Concernant la situation particulière du centre hospitalier d'Ardèche méridionale, la décision de constituer le groupement hospitalier de territoire dans son périmètre actuel a été prise en 2016, après concertation des acteurs du bassin de vie défini à l'époque. Le rôle de l'établissement sur son territoire et l'éventail des activités assurées ne sont nullement remis en cause dans le cadre du projet régional de santé en vigueur.
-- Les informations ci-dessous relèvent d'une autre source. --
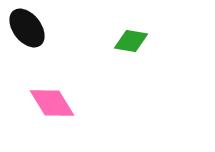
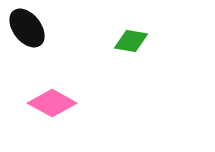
pink diamond: rotated 30 degrees counterclockwise
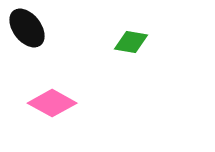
green diamond: moved 1 px down
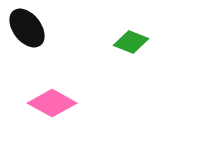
green diamond: rotated 12 degrees clockwise
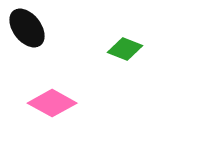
green diamond: moved 6 px left, 7 px down
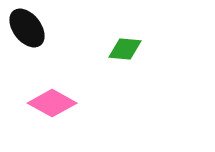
green diamond: rotated 16 degrees counterclockwise
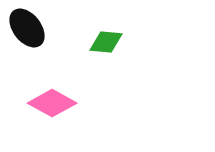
green diamond: moved 19 px left, 7 px up
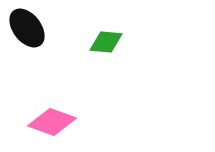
pink diamond: moved 19 px down; rotated 9 degrees counterclockwise
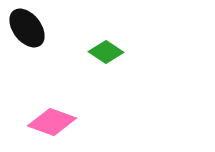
green diamond: moved 10 px down; rotated 28 degrees clockwise
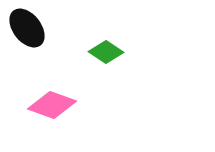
pink diamond: moved 17 px up
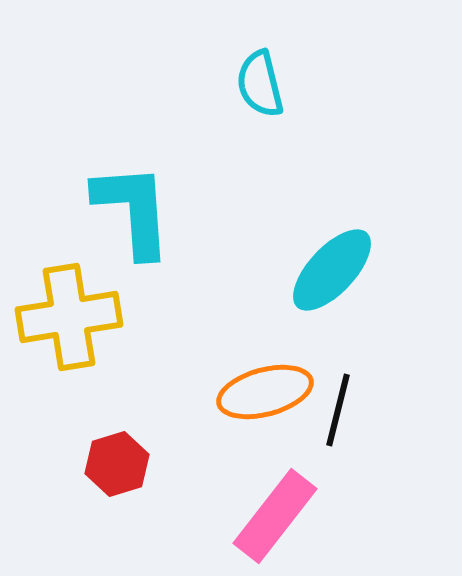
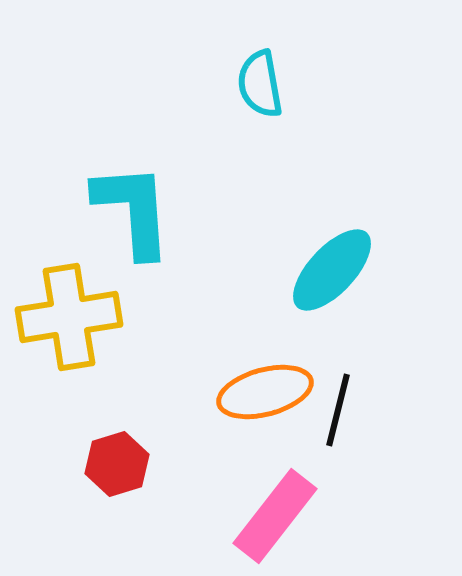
cyan semicircle: rotated 4 degrees clockwise
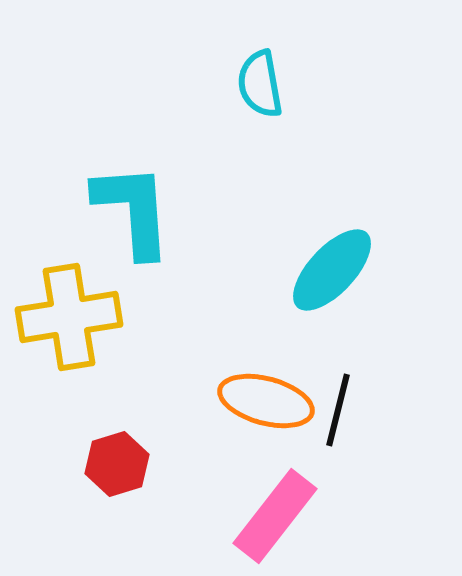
orange ellipse: moved 1 px right, 9 px down; rotated 30 degrees clockwise
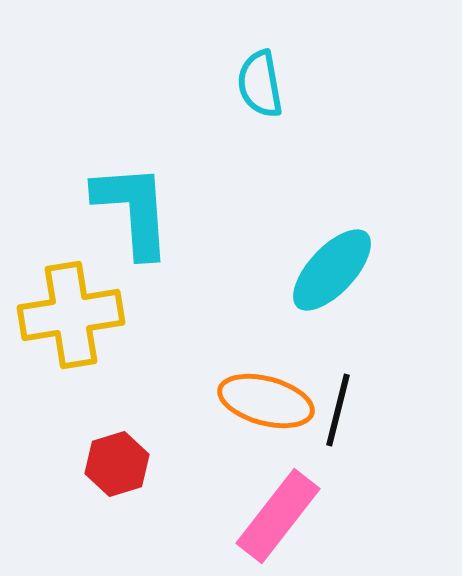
yellow cross: moved 2 px right, 2 px up
pink rectangle: moved 3 px right
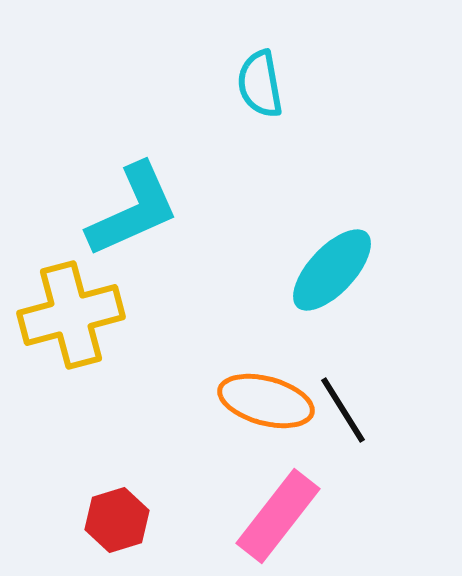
cyan L-shape: rotated 70 degrees clockwise
yellow cross: rotated 6 degrees counterclockwise
black line: moved 5 px right; rotated 46 degrees counterclockwise
red hexagon: moved 56 px down
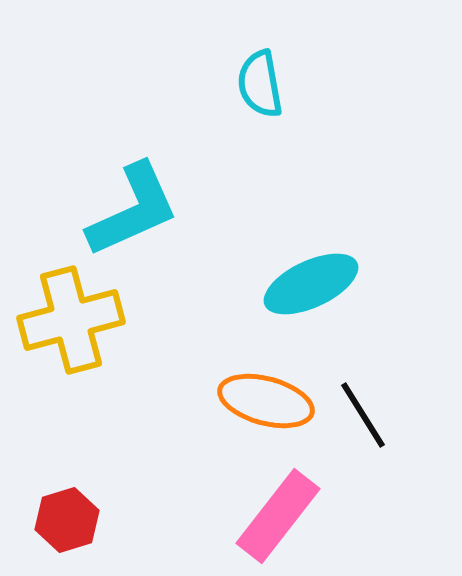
cyan ellipse: moved 21 px left, 14 px down; rotated 22 degrees clockwise
yellow cross: moved 5 px down
black line: moved 20 px right, 5 px down
red hexagon: moved 50 px left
Cette réflexion ne pourra être fructueuse si chaque établissement se focalise exclusivement sur le maintien de toutes ses activités propres : le positionnement des activités doit pouvoir être déterminé dans un objectif d'amélioration du service public à l'échelle du groupement et de sécurité des soins.

Les axes de travail ne sont d'ailleurs pas spécifiques à la création des groupements hospitaliers de territoire, mais peuvent avoir été définis bien antérieurement : des parcours de santé ou des parcours médicaux entre ces différents hôpitaux ont parfois été identifiés. C'est le cas notamment des coopérations en biologie entre les sites de Montélimar, Privas et Aubenas, pour lesquels des réflexions restent inabouties depuis 2014. Les discussions entre les acteurs locaux se poursuivent.

M. le président. La parole est à M. Fabrice Brun.

M. Fabrice Brun. Je vous remercie de votre réponse, madame la ministre. Nous sommes évidemment convaincus de l'intérêt de la coopération hospitalière, à la condition, toutefois, que soit garantie une base forte à Aubenas. Je me tiens à votre disposition et à celle de vos services pour trouver ensemble des solutions concrètes complémentaires pour notre bassin de santé, dont les spécificités et les particularités sont réelles. C'est en effet un des bassins les plus enclavés de France, avec des zones de montagne et de pentes isolées. De plus, le pic saisonnier y est très important, puisque le bassin passe de 100 000 habitants à l'année à 300 000 durant la période touristique. Il regroupe également la population la plus âgée de la région Auvergne-Rhône-Alpes, avec une tradition séculaire d'accueil du handicap qui fait sa fierté tout en nécessitant une offre de soins particulière.

Enfin, c'est le dernier bassin d'emplois de la région Auvergne-Rhône-Alpes. Il ne vous aura d'ailleurs pas échappé que l'hôpital d'Aubenas, avec 1 200 collaborateurs, est le premier employeur de ce bassin de vie. Je tiens, du reste, à rendre hommage à l'engagement quotidien des agents. Or le gouvernement précédent n'a pas pris en considération de nombreuses particularités de ce bassin de santé. Je souhaite que nous travaillions ensemble à ce qu'elles le soient enfin, au service de l'accès aux soins de tous les Ardéchois.